Joyce estaba tratando de comprender.

—¿Quiere decir que los hombres que se presentaron aquí anoche tomaron el solar y le cambiaron el nombre y ahora tratan de vender los pisos? —dijo—. Pero no se puede vender un edificio que no es tuyo. Esos intrusos debieron de ver el anuncio.

—Normalmente los anuncios no llevan direcciones. Además, las... ¿cómo lo ha dicho antes...? ¿Licencias de artista? Esas ilustraciones son todas iguales.

—¿Se puede saber de qué está hablando? —preguntó Au-yeung, azorado.

—Yo creo que sólo quieren el dinero del depósito —dijo Wong—. ¿Cuántas personas cree que hay aquí? Se trata de mucho dinero en efectivo.

Au-yeung fue a responder pero sólo le salió un graznido, como si tuviera la garganta atascada. Carraspeó varias veces.


Ngoh mm ji.
No lo sé —dijo al fin—. Hay unos quinientos compradores potenciales, más o menos.

—¿De cuánto es el depósito que piden?

—De un millón y medio de dólares de Hong Kong. Quinientos por uno y medio son... unos setecientos cincuenta millones de dólares de Hong Kong.

—¡Uau! —exclamó Joyce—. Eso es mucho dinero incluso en dinero de verdad.

—Casi cien millones de dólares americanos —dijo el geomántico.

—No está nada mal, para una sola noche de trabajo.

—Está más que bien —dijo Au-yeung, su respiración apresurada como la de un asmático. Comprobó la esposa que sujetaba el maletín a la muñeca y luego se lo llevó al pecho. Estaba sudando—. Tenemos que escapar.

Para entonces, la cola había vuelto a avanzar y se encontraban a unos metros de la puerta de la oficina principal. Vieron un hombre sentado a un escritorio rodeado de guardias y hombres de traje oscuro y gafas de sol.
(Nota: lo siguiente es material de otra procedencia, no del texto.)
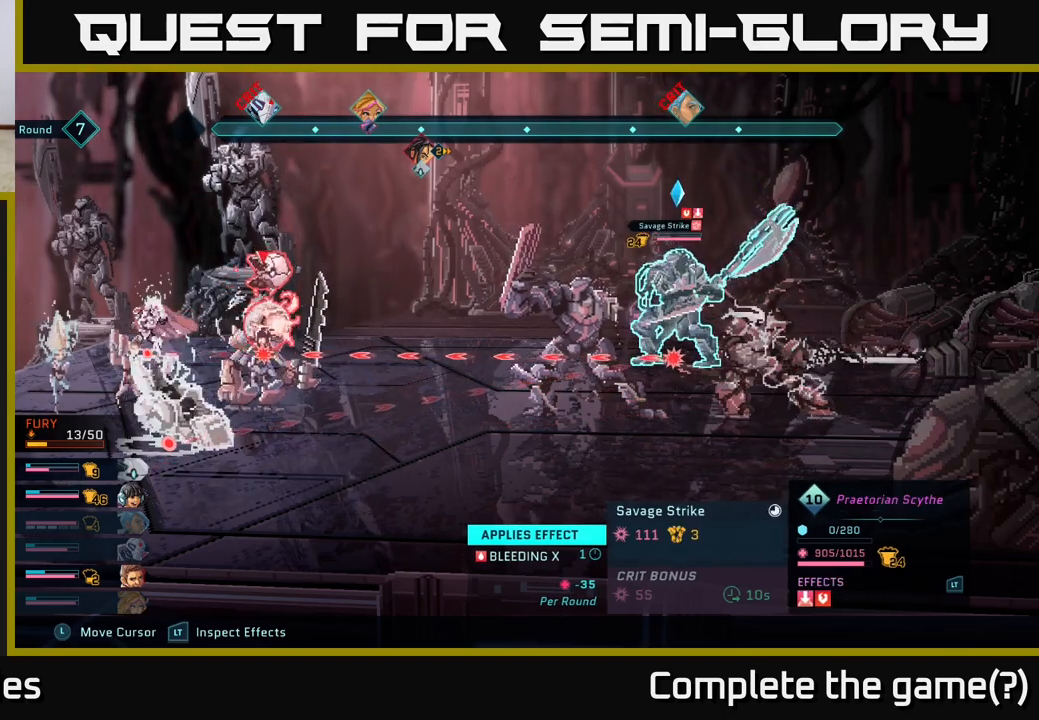
{"buttons": ["R2"], "left_stick": "center", "right_stick": "center", "events": []}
—Gorilas —murmuró Joyce—. Como en las películas.

El del escritorio atendió a un comprador. Cogió el cheque que éste le tendía y lo dirigió a la mesa siguiente, donde le enseñaron un plano y una lista de apartamentos, y le dieron unos papeles para firmar.

Sacando la cabeza por encima de las mujeres que tenían delante, Au-yeung no perdió de vista el recorrido que hacía el cheque del reciente comprador. Después de meterlo en un sobre, fue llevado a una tercera mesa, donde un hombre lo introdujo en una caja metálica de seguridad que contenía otros muchos cheques similares, además de varios fajos de dinero en efectivo.

Wong estaba hablando con el tipo bien vestido que tenían detrás.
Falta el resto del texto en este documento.